At the press conference last month, Dal Co said that the inspiration had been the 1920 “chapel in the wood” by Gunnar Asplund in Stockholm cemetery. The architects’ brief has been very simple. The chapels must be dismantlable, about 10m deep and 7m high, in any material. They need contain no reference to the Christian Church except for a pulpit and an altar, because, said Cardinal Gianfranco Ravasi, the president of the Pontifical Council for Culture. “These are the expression of the Holy Word that is proclaimed and the Eucharistic Supper that is celebrated by the assembly of believers.”

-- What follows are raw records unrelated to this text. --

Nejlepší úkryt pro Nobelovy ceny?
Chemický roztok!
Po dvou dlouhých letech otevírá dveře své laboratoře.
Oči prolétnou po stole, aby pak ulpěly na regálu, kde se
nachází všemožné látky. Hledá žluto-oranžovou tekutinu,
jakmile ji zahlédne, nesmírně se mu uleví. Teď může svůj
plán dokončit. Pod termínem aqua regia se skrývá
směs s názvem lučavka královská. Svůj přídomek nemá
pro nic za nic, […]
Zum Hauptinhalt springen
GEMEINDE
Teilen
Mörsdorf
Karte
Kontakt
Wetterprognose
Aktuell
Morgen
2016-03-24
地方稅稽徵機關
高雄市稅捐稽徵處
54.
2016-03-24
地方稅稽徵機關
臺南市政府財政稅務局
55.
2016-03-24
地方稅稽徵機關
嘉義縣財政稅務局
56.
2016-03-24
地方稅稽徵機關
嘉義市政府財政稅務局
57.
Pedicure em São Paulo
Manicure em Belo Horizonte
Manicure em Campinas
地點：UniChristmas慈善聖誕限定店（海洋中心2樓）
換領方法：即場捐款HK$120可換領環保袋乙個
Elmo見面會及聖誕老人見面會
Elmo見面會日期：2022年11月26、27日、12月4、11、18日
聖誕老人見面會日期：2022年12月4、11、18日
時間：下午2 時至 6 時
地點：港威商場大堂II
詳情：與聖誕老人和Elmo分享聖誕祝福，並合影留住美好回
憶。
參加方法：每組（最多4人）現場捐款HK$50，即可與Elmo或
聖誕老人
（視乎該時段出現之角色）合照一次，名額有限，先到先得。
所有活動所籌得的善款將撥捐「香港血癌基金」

The project expresses the theme of this biennial, chosen by its curators Yvonne Farrell and Shelley McNamara, which is “Free Space”—space for all, to be used as the individual chooses. “We have decided to engage with the sphere of architecture to create a pilgrimage in the woods, a place of silence and shade, a journey and meditation in which non-believers can also take part”, Ravasi explained. The cardinal is known for his scathing comments about contemporary ecclesiastical art and design. Introducing the biennial project in the Vatican, he said that churches had “copied the styles of the past, or…worse, we have adapted to the ugliness of the new suburbs and aggressive building schemes, raising sacred edifices that are devoid of spirituality, beauty or any encounter with the new artistic and architectural languages that have been developing meanwhile”. He said that he hoped that the chapels would start a dialogue between contemporary architecture and the Church again: “A desire has emerged for a new engagement between art and faith, two worlds that were once so entwined as to be almost one but have become mutual strangers. It is a meeting path that is arduous and complicated, and still feeds on reciprocal suspicion, aversion and even fear of degeneration”.
The building costs of the chapels have been sponsored by the constructors and by donors. Their future after the biennial closes on 25 November is as yet undecided.